Carteira de identificação de autismo começa a ser emitida em Minas Gerais

Minas Gerais deu um passo importante em prol da inclusão e acessibilidade: no último dia 27 de dezembro, as carteiras de identificação para pessoas com espectro autista começaram a ser emitidas no estado.
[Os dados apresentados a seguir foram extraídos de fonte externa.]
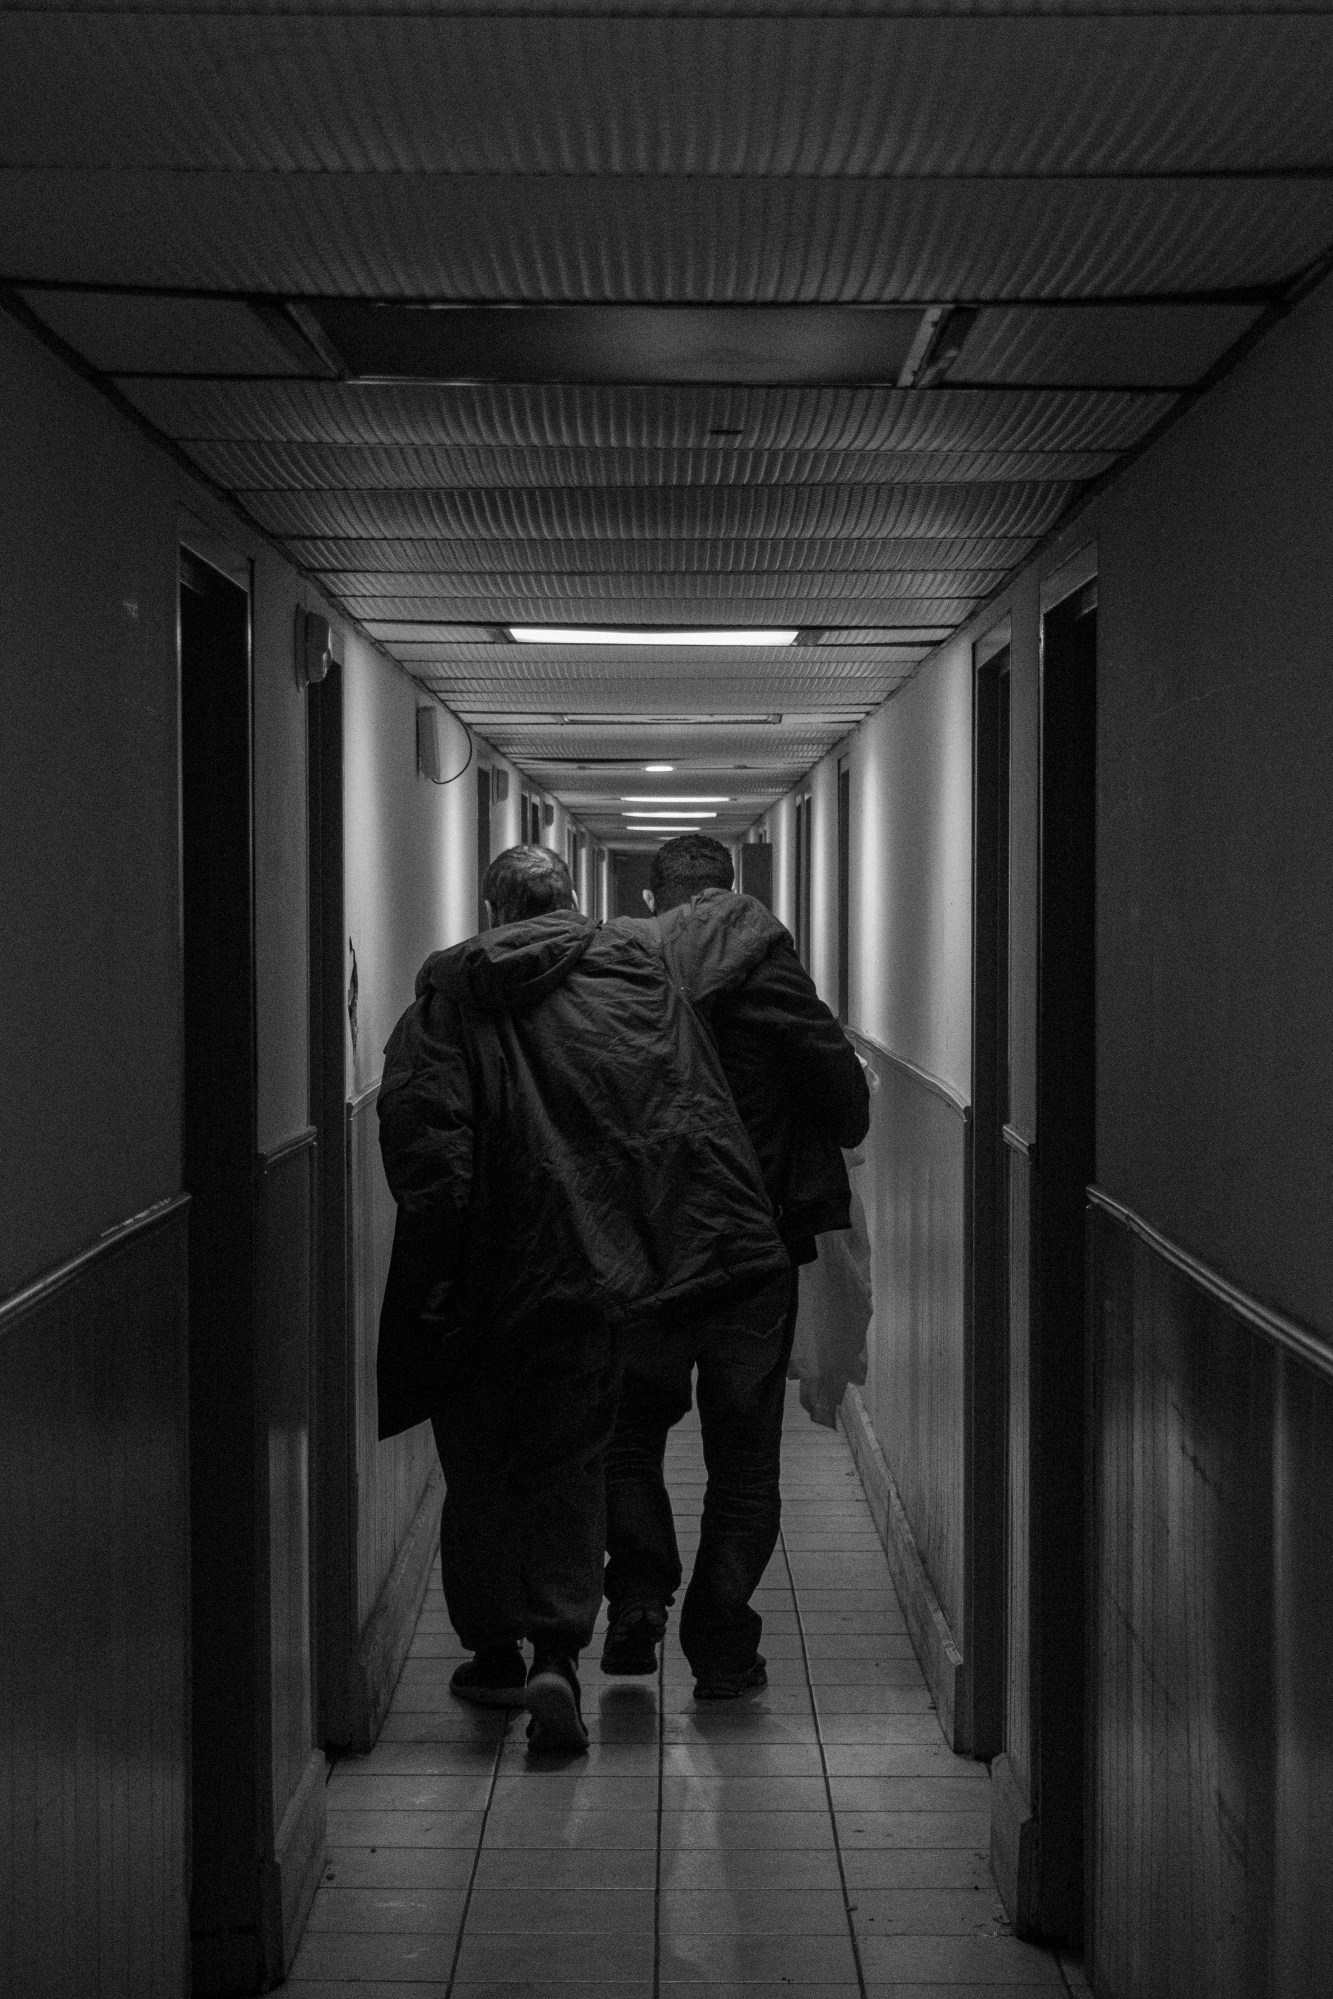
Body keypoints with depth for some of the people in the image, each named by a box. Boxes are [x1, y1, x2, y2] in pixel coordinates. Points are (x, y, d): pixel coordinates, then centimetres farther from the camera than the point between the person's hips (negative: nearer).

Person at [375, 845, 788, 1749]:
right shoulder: (636, 974, 5)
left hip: (479, 1266, 0)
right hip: (587, 1264, 0)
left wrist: (435, 1257, -10)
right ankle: (558, 1652, -6)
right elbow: (698, 1119, -1)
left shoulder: (449, 987, 2)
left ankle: (493, 1650, 24)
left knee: (479, 1468, 14)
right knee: (569, 1464, 7)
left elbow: (416, 1124, -9)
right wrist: (738, 1239, -1)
O documento, instituído por uma lei federal, garante prioridade de atendimento em serviços públicos, em especial nas áreas de saúde, educação e assistência social. No caso de serviços particulares, inclui supermercados, bancos, farmácias, restaurantes, cinemas e eventos esportivos.

É possível realizar a emissão da chamada Ciptea de duas formas: pela internet, ou agendando atendimento presencial. 

Para dar andamento ao processo pela internet, a pessoa ou responsável deverá acessar o site Cidadão MG, realizar o login, acessar “Desenvolvimento Social”> “CIPTEA”> “Solicitar CIPTEA”. Em seguida, deverá preencher os campos obrigatórios e anexar os documentos solicitados. 

Para atendimento presencial, é necessário realizar agendamento no sistema por meio do link: https://www.mg.gov.br/conteudo/agendamento-online/emissao-ciptea, e comparecer à unidade escolhida portando:  

  • Relatório de médico com registro no Conselho Regional de Medicina apontando diagnóstico no âmbito do Transtorno do Espectro Autista (TEA) e indicando o código da Classificação Estatística Internacional de Doenças e Problemas Relacionados à Saúde (CID).
  • Cópia da Carteira de Identidade do identificado com o Transtorno do Espectro Autista (TEA)
  • Fotografia 3×4 recente do identificado, demonstrando área do rosto
  • Cópia da Carteira de Identidade do responsável legal ou do cuidador, quando houver.

Vale lembrar que a luta por mais acessibilidade no estado é constante. Atualmente, está tramitando na Assembleia Legislativa de Minas Gerais o Projeto de Lei 2.218/2021, de autoria do deputado estadual Cristiano Silveira, que cria o Sistema Estadual de Atendimento Integrado à Pessoa com Transtornos do Espectro Autista (TEA). O texto prevê, entre outros pontos, a assistência médica humanizada, a educação inclusiva, capacitação de profissionais e o uso de tecnologias assistivas no atendimento à pessoa com autismo. O projeto ainda deverá ser analisado nas comissões até que possa ser votado em plenário.